INPUT –
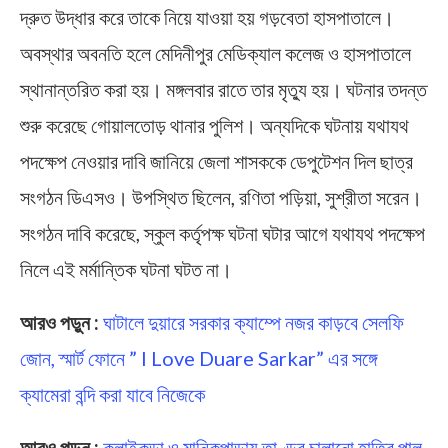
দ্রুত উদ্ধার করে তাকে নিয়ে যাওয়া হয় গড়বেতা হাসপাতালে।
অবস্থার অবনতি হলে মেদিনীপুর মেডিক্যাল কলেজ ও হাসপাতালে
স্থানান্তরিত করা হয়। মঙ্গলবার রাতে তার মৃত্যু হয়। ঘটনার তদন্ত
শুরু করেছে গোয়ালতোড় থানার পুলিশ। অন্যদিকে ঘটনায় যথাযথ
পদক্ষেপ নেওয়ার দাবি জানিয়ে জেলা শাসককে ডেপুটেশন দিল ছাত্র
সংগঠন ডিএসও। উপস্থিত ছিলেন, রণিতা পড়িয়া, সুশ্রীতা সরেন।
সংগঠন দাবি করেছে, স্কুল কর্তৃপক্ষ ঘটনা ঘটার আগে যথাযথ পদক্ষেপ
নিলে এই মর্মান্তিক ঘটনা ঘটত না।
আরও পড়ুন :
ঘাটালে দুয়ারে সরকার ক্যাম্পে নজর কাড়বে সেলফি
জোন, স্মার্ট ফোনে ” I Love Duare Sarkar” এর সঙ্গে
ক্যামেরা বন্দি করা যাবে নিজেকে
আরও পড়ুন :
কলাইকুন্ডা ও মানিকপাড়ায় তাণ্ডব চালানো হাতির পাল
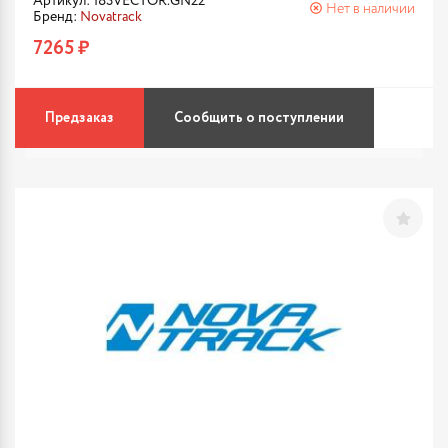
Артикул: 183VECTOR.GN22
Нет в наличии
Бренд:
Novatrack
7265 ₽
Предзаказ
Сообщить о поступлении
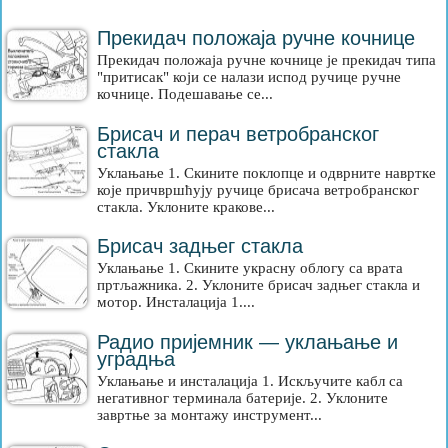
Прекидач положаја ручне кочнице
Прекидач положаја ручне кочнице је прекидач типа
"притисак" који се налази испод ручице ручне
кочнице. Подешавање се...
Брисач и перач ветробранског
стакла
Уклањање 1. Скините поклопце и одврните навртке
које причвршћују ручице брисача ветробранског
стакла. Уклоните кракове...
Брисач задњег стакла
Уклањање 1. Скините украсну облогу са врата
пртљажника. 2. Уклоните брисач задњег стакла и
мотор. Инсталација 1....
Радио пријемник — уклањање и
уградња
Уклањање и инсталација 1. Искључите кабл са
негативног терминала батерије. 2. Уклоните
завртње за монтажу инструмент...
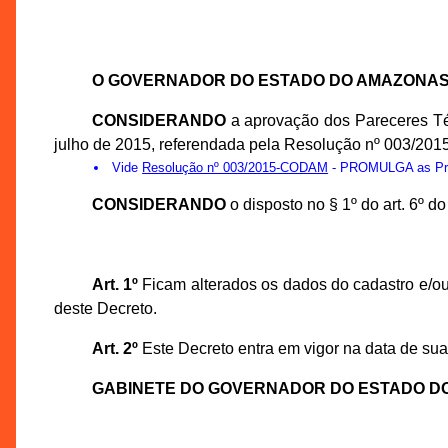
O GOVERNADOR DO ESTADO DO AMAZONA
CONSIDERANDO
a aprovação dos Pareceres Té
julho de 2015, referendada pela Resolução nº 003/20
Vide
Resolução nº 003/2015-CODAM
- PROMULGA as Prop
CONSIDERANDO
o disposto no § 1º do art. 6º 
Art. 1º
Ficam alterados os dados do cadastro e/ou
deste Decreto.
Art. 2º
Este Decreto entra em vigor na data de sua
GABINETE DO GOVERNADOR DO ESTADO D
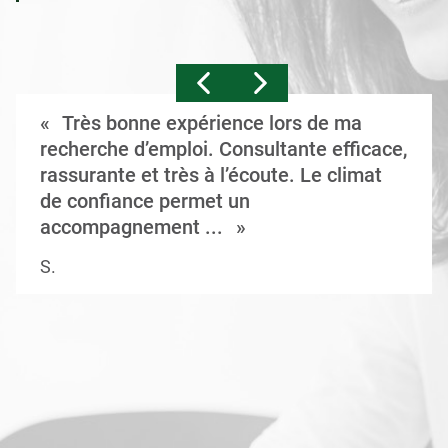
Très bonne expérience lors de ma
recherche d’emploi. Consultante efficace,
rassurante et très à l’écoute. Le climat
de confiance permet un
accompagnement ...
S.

AIM OF THE EXERCISE – Your reply should consist solely of the lines above from the line containing "Нет в наличии" up to and including the line containing "Уклањање 1. Скините украсну облогу са врата", reproduced exactly, minus the pictures.

SOLVED EXERCISE –
Нет в наличии
Бренд:
Novatrack
7265 ₽
Предзаказ
Сообщить о поступлении
Прекидач положаја ручне кочнице
Прекидач положаја ручне кочнице је прекидач типа
"притисак" који се налази испод ручице ручне
кочнице. Подешавање се...
Брисач и перач ветробранског
стакла
Уклањање 1. Скините поклопце и одврните навртке
које причвршћују ручице брисача ветробранског
стакла. Уклоните кракове...
Брисач задњег стакла
Уклањање 1. Скините украсну облогу са врата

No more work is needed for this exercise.